A Look At Robert Schwartzman’s Film ‘The Unicorn’

A stock image of a movie camera in a theater.

Robert Schwartzman from the ‘Rooney’ band turned director for the second time with The Unicorn, a 2018 comedy film. It talks about the situation of parents becoming more progressive regarding sex than children. What would happen if your relationship seems like a balloon that reduces in size as the air is sucked from it, as compared to your parents’?

The protagonists of The Unicorn, Nicholas Rutherford’s Cal and Lauren Lapkus’s Mal, approach that situation as more of a challenge than a hindrance. The situation would eventually turn out to be both. Mal takes her long-time fiancé Cal to her parents, Louis and Edie’s, marriage renewal function. At the event, they find that her parents occasionally have a sexual encounter or two with one more person in it for happiness. Therefore, the engaged couple takes inspiration from Edie and Louis to venture out at night in search of their figurative unicorn to satisfy their sexual fantasies.

The issue is that the engaged couple has lived in an inoffensive, stale bubble for a long time, so they forget what it is like to experience the fantasies. It is worthwhile to watch them make erotic personas for the lucky ‘unicorn’, but it can also be a rather annoying exercise.

With an excellent setup for an event that is made ridiculous due to numerous errors, the couple comes across many peculiar characters during their effort for a threesome. Those characters include Lucy Hale’s energy alchemist Jesse, Beck Bennett’s male strip club manager Tyson, and Dree Hemingway’s escort April. Jesse’s disproportionate conduct is mistakenly viewed as flirting. The couple progresses through the scenes involving those characters similar to how improvisation theatre dropouts would enter a porn movie set.

The Unicorn has more moments that work than the ones that do not work. Some of those are hilarious moments, where the performances from the actors are earnest. However, the movie becomes a mumblecore pantomime in terms of presentation. It is a shame because it had the potential to be a Gen Z’s version of Bob & Carol & Ted & Alice, the 1969 movie from Paul Mazursky. The 1969 film explored sex-related moral attitudes for a new generation, but this film just tries to evoke laughter with drawn-out passages.

If The Unicorn was just a farcical comedy, that would have been fine. However, this story has more potential than just an improv sketch. It has quip-heavy dialogue delivered with a cadence that causes its characters to lack the kind of depth that should have made us care about them more in the final act. Therein lies the main issue with this film.

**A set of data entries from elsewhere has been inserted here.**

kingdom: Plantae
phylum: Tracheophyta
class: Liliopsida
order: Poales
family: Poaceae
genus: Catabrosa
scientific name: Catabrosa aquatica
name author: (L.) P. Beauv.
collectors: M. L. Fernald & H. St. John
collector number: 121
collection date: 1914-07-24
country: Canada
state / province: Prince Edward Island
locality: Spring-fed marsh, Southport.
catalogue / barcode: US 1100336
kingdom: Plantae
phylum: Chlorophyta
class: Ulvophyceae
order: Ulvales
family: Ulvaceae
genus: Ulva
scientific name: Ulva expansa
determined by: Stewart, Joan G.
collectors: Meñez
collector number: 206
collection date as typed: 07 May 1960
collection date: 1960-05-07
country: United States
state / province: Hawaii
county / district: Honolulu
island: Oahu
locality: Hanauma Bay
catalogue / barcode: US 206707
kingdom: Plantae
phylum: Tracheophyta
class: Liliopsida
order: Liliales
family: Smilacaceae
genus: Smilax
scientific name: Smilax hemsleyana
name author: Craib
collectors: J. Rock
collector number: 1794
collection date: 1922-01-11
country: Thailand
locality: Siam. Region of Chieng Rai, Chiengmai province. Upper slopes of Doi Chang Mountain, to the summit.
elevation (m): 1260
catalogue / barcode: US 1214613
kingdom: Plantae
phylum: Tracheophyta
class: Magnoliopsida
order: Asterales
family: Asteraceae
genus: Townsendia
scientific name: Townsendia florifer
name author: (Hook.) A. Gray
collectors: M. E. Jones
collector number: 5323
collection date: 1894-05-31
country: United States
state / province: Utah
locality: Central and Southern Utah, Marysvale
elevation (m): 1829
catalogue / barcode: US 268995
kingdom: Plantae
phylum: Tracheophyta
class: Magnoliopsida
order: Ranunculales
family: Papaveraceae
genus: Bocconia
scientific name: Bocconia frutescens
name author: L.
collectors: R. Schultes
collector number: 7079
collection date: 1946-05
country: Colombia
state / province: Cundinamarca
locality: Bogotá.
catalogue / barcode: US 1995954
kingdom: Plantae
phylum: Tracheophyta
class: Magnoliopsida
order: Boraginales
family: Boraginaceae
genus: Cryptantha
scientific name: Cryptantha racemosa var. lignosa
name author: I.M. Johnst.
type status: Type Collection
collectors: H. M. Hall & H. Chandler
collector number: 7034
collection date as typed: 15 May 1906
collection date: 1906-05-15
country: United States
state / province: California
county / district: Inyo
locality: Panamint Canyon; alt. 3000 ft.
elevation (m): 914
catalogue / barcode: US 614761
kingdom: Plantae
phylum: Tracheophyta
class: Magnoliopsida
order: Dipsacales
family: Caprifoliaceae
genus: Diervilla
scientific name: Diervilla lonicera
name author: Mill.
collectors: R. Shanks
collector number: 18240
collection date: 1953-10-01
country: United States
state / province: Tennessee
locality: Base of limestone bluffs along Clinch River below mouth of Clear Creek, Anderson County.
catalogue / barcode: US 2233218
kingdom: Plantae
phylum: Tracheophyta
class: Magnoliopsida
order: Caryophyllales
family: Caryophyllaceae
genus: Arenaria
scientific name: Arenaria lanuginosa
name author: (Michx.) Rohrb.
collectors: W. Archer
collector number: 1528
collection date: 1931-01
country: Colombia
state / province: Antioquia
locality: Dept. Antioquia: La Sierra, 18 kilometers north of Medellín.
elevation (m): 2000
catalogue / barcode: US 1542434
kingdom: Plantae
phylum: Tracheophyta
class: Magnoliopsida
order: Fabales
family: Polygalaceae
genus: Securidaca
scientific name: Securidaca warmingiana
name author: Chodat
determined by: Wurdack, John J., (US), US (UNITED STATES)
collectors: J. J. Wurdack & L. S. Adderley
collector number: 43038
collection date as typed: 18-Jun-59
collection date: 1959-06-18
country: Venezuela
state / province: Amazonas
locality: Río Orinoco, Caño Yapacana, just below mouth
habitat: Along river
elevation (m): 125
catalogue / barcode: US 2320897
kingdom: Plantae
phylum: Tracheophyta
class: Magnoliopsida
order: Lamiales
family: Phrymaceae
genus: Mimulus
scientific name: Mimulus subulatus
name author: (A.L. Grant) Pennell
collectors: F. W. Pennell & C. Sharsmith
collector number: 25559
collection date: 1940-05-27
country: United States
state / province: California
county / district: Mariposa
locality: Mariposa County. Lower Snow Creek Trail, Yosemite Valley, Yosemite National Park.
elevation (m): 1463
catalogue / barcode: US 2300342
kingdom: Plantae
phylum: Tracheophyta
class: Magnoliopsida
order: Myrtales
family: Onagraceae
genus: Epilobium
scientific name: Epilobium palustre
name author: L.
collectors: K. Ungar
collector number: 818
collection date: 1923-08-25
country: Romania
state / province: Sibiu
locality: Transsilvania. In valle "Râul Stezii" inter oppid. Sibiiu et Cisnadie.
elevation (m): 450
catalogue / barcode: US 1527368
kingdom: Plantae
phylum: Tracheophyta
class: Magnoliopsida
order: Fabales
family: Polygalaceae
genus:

Schwartzman is from a movie family. He is Sofia Coppola’s cousin and Francis Ford Coppola’s nephew. Schwartzman’s first movie, entitled Dreamland, got mixed reviews, but this one received better critical feedback. It made its debut at the South by Southwest film festival.

It opens promisingly, but then merely aims for low-hanging fruit, which ruined the potential to be a daring statement about modern failings of human beings to connect as well as their sensuality.

The sexual themes of the movie have an emphatic and raw edge. It is a pity that the director approaches those themes with discomfort and coyness identical to its two main characters.